HUMAN PAPILLOMA VIRUS (HPV). Vaccinating your 9-12.

The HUMAN PAPILLOMA VIRUS (HPV) causes skin and mucous membrane (the moist lining of body cavities such as the mouth and nose that connect with the outside of the body) infections. It is passed from one person to another by skin-to-skin contact, including sexual contact.


HPV enters the body, usually through a break in the skin, and then infects the cells in the layers of the skin. The virus then replicates or multiplies in the body. The time between first contracting HPV and the appearance of lesions can be weeks to months or even years. Many don’t even know they are infected with HPV. HPV is transmitted by skin-to-skin contact. Walking barefoot in public areas such as the gym or pool can be a risk for infection with the types of HPV that cause plantar warts. A mother with a genital HPV infection may also transmit the virus to the infant during labour.


  • AGE: Children and young adults are most at risk for developing common warts and flat warts.
  • Genital HPV infections usually occur in teenagers and young adults.
  • MULTIPLE SEXUAL PARTNERS increases risk of genital HPV infection.
  • A compromised IMMUNE SYSTEM (e.g., HIV or AIDS, organ transplant recipient, patients on immune system suppressing medication) increases risk of genital HPV infection.

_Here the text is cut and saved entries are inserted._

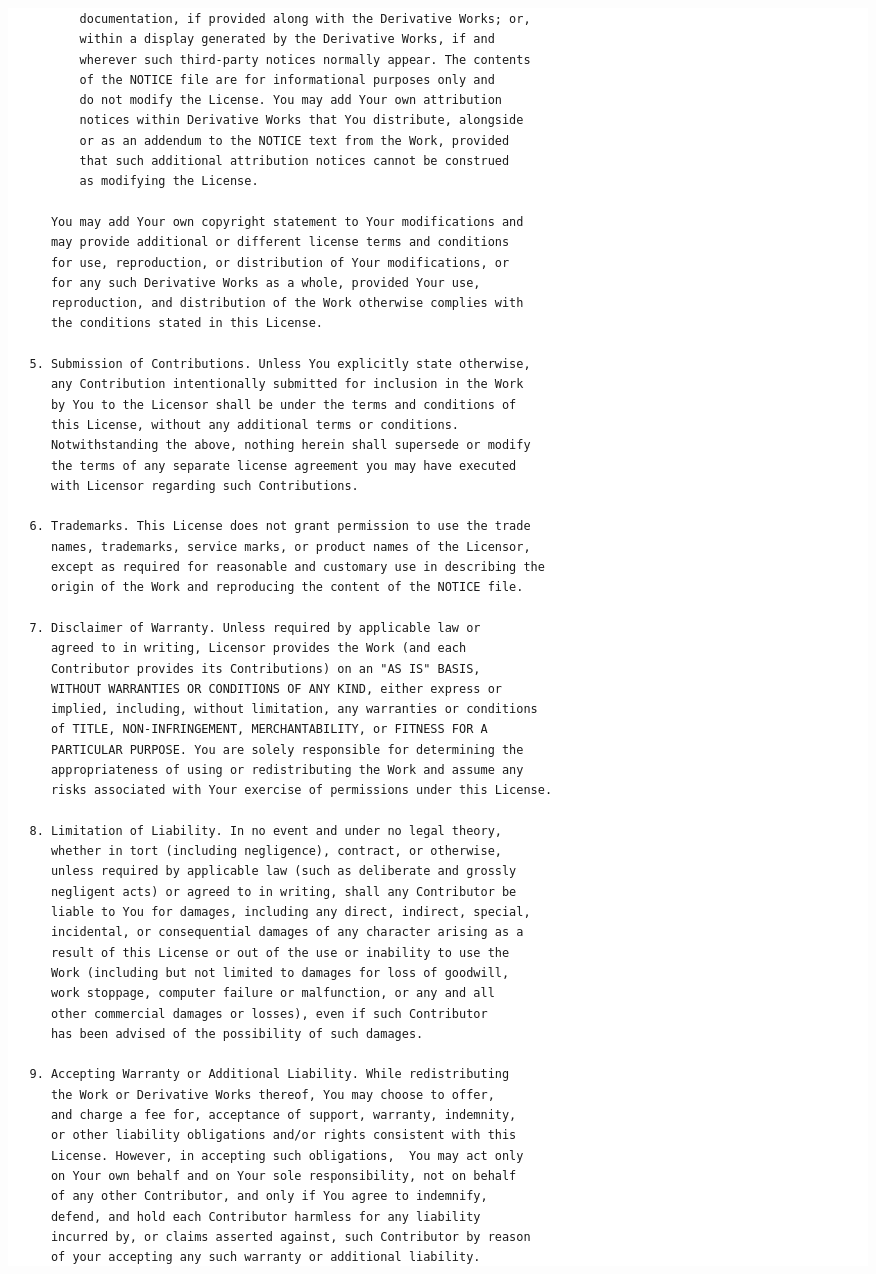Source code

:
 ```other
          documentation, if provided along with the Derivative Works; or,
          within a display generated by the Derivative Works, if and
          wherever such third-party notices normally appear. The contents
          of the NOTICE file are for informational purposes only and
          do not modify the License. You may add Your own attribution
          notices within Derivative Works that You distribute, alongside
          or as an addendum to the NOTICE text from the Work, provided
          that such additional attribution notices cannot be construed
          as modifying the License.

      You may add Your own copyright statement to Your modifications and
      may provide additional or different license terms and conditions
      for use, reproduction, or distribution of Your modifications, or
      for any such Derivative Works as a whole, provided Your use,
      reproduction, and distribution of the Work otherwise complies with
      the conditions stated in this License.

   5. Submission of Contributions. Unless You explicitly state otherwise,
      any Contribution intentionally submitted for inclusion in the Work
      by You to the Licensor shall be under the terms and conditions of
      this License, without any additional terms or conditions.
      Notwithstanding the above, nothing herein shall supersede or modify
      the terms of any separate license agreement you may have executed
      with Licensor regarding such Contributions.

   6. Trademarks. This License does not grant permission to use the trade
      names, trademarks, service marks, or product names of the Licensor,
      except as required for reasonable and customary use in describing the
      origin of the Work and reproducing the content of the NOTICE file.

   7. Disclaimer of Warranty. Unless required by applicable law or
      agreed to in writing, Licensor provides the Work (and each
      Contributor provides its Contributions) on an "AS IS" BASIS,
      WITHOUT WARRANTIES OR CONDITIONS OF ANY KIND, either express or
      implied, including, without limitation, any warranties or conditions
      of TITLE, NON-INFRINGEMENT, MERCHANTABILITY, or FITNESS FOR A
      PARTICULAR PURPOSE. You are solely responsible for determining the
      appropriateness of using or redistributing the Work and assume any
      risks associated with Your exercise of permissions under this License.

   8. Limitation of Liability. In no event and under no legal theory,
      whether in tort (including negligence), contract, or otherwise,
      unless required by applicable law (such as deliberate and grossly
      negligent acts) or agreed to in writing, shall any Contributor be
      liable to You for damages, including any direct, indirect, special,
      incidental, or consequential damages of any character arising as a
      result of this License or out of the use or inability to use the
      Work (including but not limited to damages for loss of goodwill,
      work stoppage, computer failure or malfunction, or any and all
      other commercial damages or losses), even if such Contributor
      has been advised of the possibility of such damages.

   9. Accepting Warranty or Additional Liability. While redistributing
      the Work or Derivative Works thereof, You may choose to offer,
      and charge a fee for, acceptance of support, warranty, indemnity,
      or other liability obligations and/or rights consistent with this
      License. However, in accepting such obligations,  You may act only
      on Your own behalf and on Your sole responsibility, not on behalf
      of any other Contributor, and only if You agree to indemnify,
      defend, and hold each Contributor harmless for any liability
      incurred by, or claims asserted against, such Contributor by reason
      of your accepting any such warranty or additional liability.

```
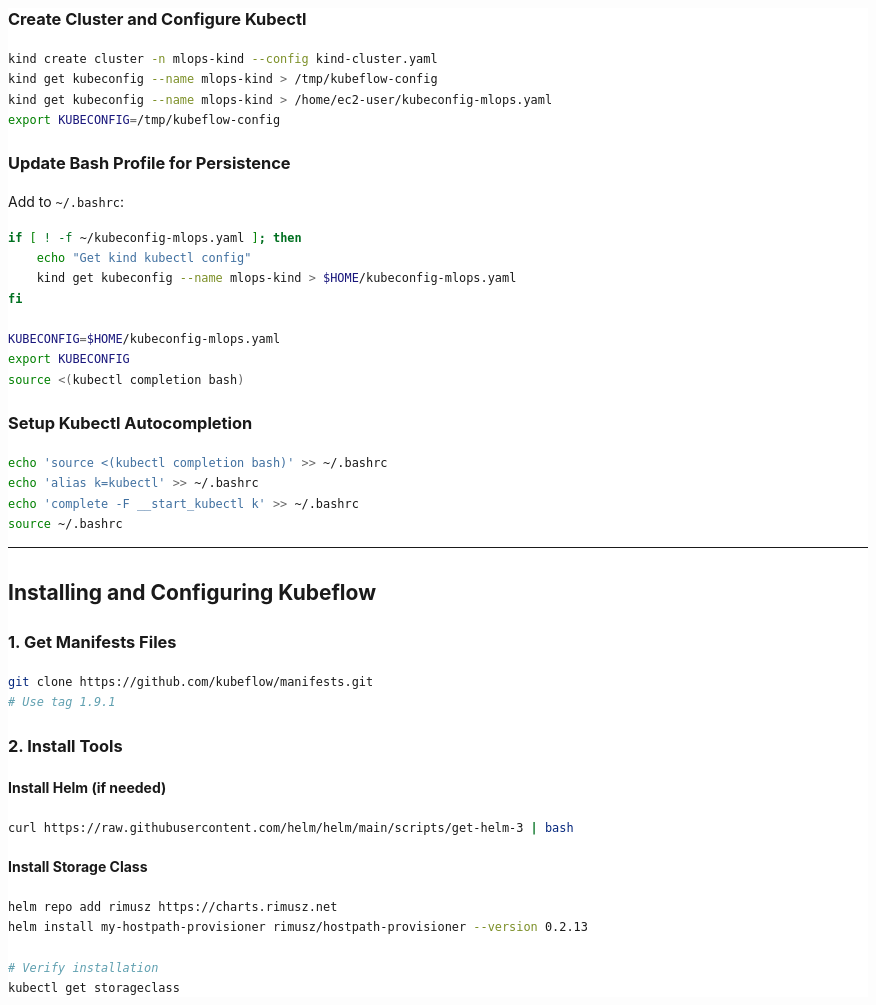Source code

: ### Create Cluster and Configure Kubectl

```bash
kind create cluster -n mlops-kind --config kind-cluster.yaml 
kind get kubeconfig --name mlops-kind > /tmp/kubeflow-config
kind get kubeconfig --name mlops-kind > /home/ec2-user/kubeconfig-mlops.yaml
export KUBECONFIG=/tmp/kubeflow-config
```

### Update Bash Profile for Persistence

Add to `~/.bashrc`:

```bash
if [ ! -f ~/kubeconfig-mlops.yaml ]; then
    echo "Get kind kubectl config"
    kind get kubeconfig --name mlops-kind > $HOME/kubeconfig-mlops.yaml
fi

KUBECONFIG=$HOME/kubeconfig-mlops.yaml
export KUBECONFIG
source <(kubectl completion bash)
```

### Setup Kubectl Autocompletion

```bash
echo 'source <(kubectl completion bash)' >> ~/.bashrc
echo 'alias k=kubectl' >> ~/.bashrc
echo 'complete -F __start_kubectl k' >> ~/.bashrc
source ~/.bashrc
```

---

## Installing and Configuring Kubeflow

### 1. Get Manifests Files

```bash
git clone https://github.com/kubeflow/manifests.git
# Use tag 1.9.1
```

### 2. Install Tools 
#### Install Helm (if needed)

```bash
curl https://raw.githubusercontent.com/helm/helm/main/scripts/get-helm-3 | bash
```

#### Install Storage Class

```bash
helm repo add rimusz https://charts.rimusz.net
helm install my-hostpath-provisioner rimusz/hostpath-provisioner --version 0.2.13

# Verify installation
kubectl get storageclass
```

Most HPV infections go unnoticed because they don’t cause any symptoms. The virus may have been contracted years ago and it can remain in the body for weeks, years, or even a lifetime without showing any symptoms of an infection. For those who experience symptoms, the type of symptoms depends on the type of HPV infection.


There is no known cure for HPV infections. However, most infections are cleared away from the body by the immune system without treatment. With several treatment options for warts, removing warts does not always eliminate the HPV infection, as warts can reappear after treatment since the virus may still be present in the body.